Molyneux tells us that making Fable 2 re-taught him game design and calmed his 'creative whirlwind' approach
Peter Molyneux has told Develop that the production of Fable 2 has taught him "how terribly I had approached game design" in previous games.
With the game in shops today, our latest Developmag.com interview looks back on the games' development.
In the piece, Molyneux offers a frank assessment of his studio Lionhead's creative limitations and how they were improved for the sequel to his best selling Xbox game.
He also fesses up to how the experience of making a sequel has humbled and re-educated him as a game designer.
"We’ve spent a lot of time asking ourselves: why is Lionhead doing this? We worked out that Lionhead should stand for invention, that we should accept our limitations and then try and better ourselves," he told us.
"At the start of Fable 2 we admitted we didn’t know how to do the dramatic element. So we split the process in a totally different way," he added, explaining that much of the dialogue, story and plot of Fable 2 was hammered out during acting and improv sessions at Shepperton Studios before any coding was done.
Molyneux also reigned in his own 'creative whirlwind' attitude to team morale, he said.
"We took away the madman that is Peter Molyneux, who would walk into the studio and say the craziest things, like ‘I had a dream last night so why don’t we add in a feature or this new mechanic’. He has been tamed. I now understand that you cannot have that creative whirlwind. When games cost so much – millions of dollars to make a game – you can’t have that creative whirlwind blowing in like that, otherwise you end up spending hundreds of millions of dollars on a game."
This meant that Fable 2 - which has already received a number of positive reviews from the specialist press - had a more focused feature-set.
"I realised how terribly I had approached game design at that point. I realised that a fundamental error I made was mistakenly believing that if you added more and more features into a game it would make a game great."
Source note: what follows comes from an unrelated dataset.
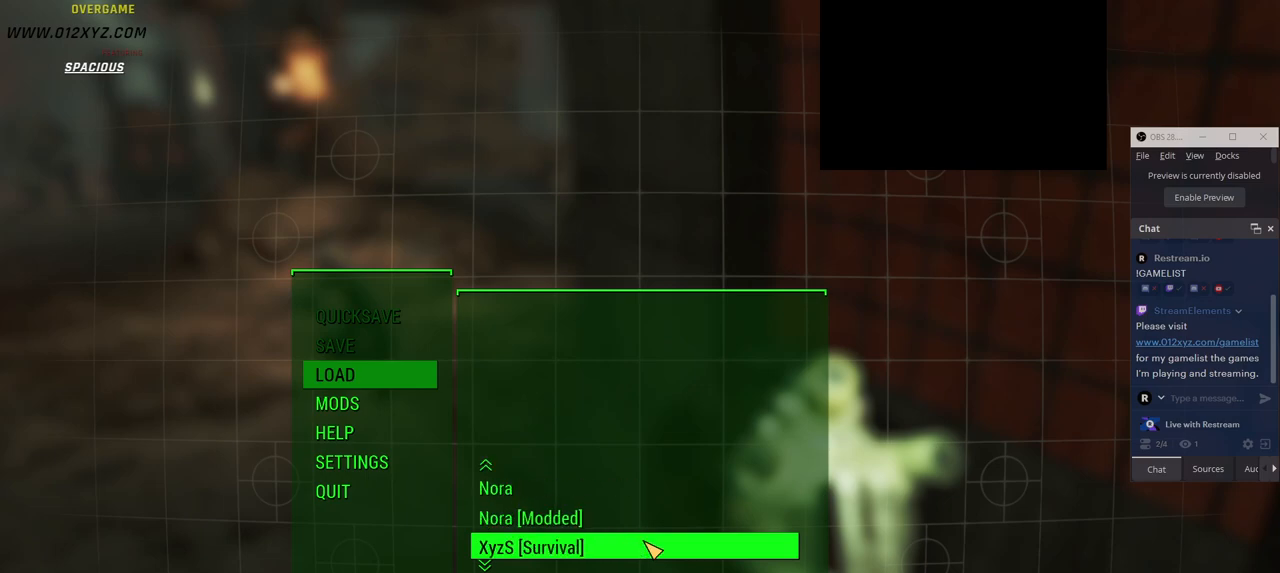
{"keys": [], "mouse": [], "events": [[233, "mouse_wheel", "down"], [366, "mouse_wheel", "up"]]}
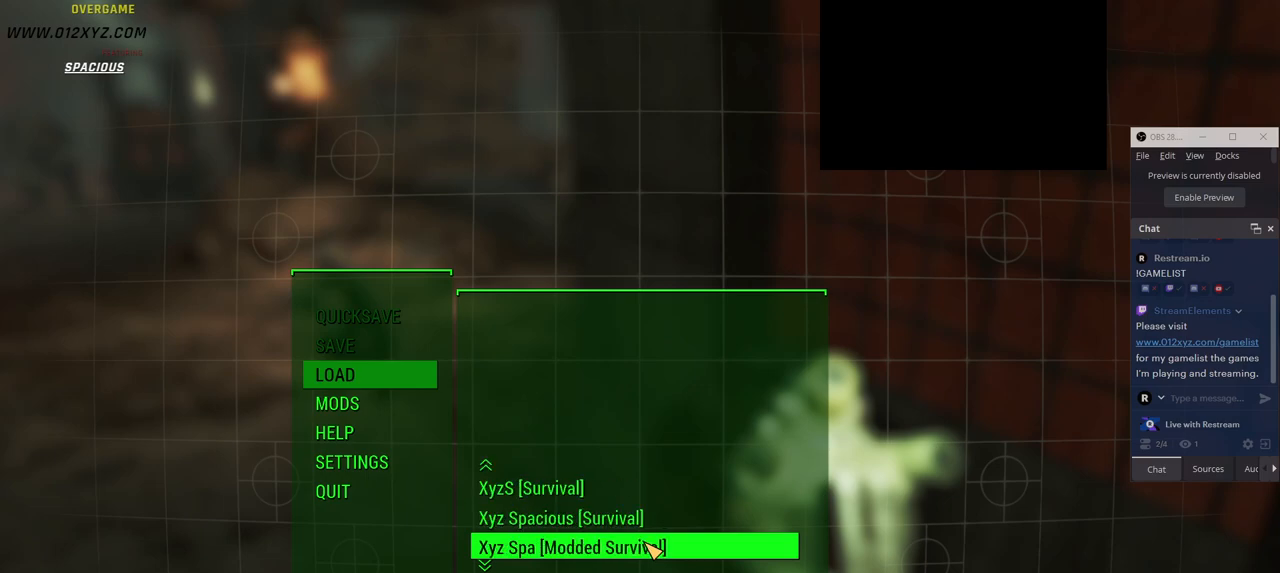
{"keys": [], "mouse": [], "events": []}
That said, Molyneux admitted he couldn't help himself when it came to encouraging the team to think big.
"We were ambitious, and I couldn’t help myself. One afternoon I walked out into the studio, and on a whiteboard wrote a sentence I wanted to sum up and drive the game development. The line was ‘I want to make a game that the player will never forget.’"
He explained: "So my thinking is that if you only have space in your mind for five great cultural things – one of them being Lord of the Rings, another being Pulp Fiction – then Fable 2 has to stand alongside them or even replace one of them, thanks to the gameplay and the story.
"This is totally my style, I like thinking big and trying to inspire people – because if you can generate that kind of excitement and get people thinking, if they only get half way to the goal you’ve been successful. Otherwise you get nothing at all."
Pity that lionhead couldn't be bothered debugging it before they released it then. Here is a quick sample of issues:
(c bug: 100% repeatable) going back from sub-menus does not return to the correct place, but to the second-top item of the main menu instead. (1 hours work to fix, not fixing it indicates that they were only working on A bugs in a mad panic to release, or the designer had never seen a computer menu system in the last 20 years).
(b bug: repeatable on some objects) some objects are highlighted "press A" but you cannot always select them unless you move in closer (indicates there are two versions of the proximity code and sloppy internal architecture)
(a bug: rare) the conversation menu can sometimes get stuck on screen when the target person is not there. This means you cannot continue playing the game since A button does not work. This continues over a save game, making the game unplayable!
(suggestion) support more than one save slot. Some people who buy the game are not sad single people with no friends or family (although I am). Also with that many bugs, you need to make backup save games for safety!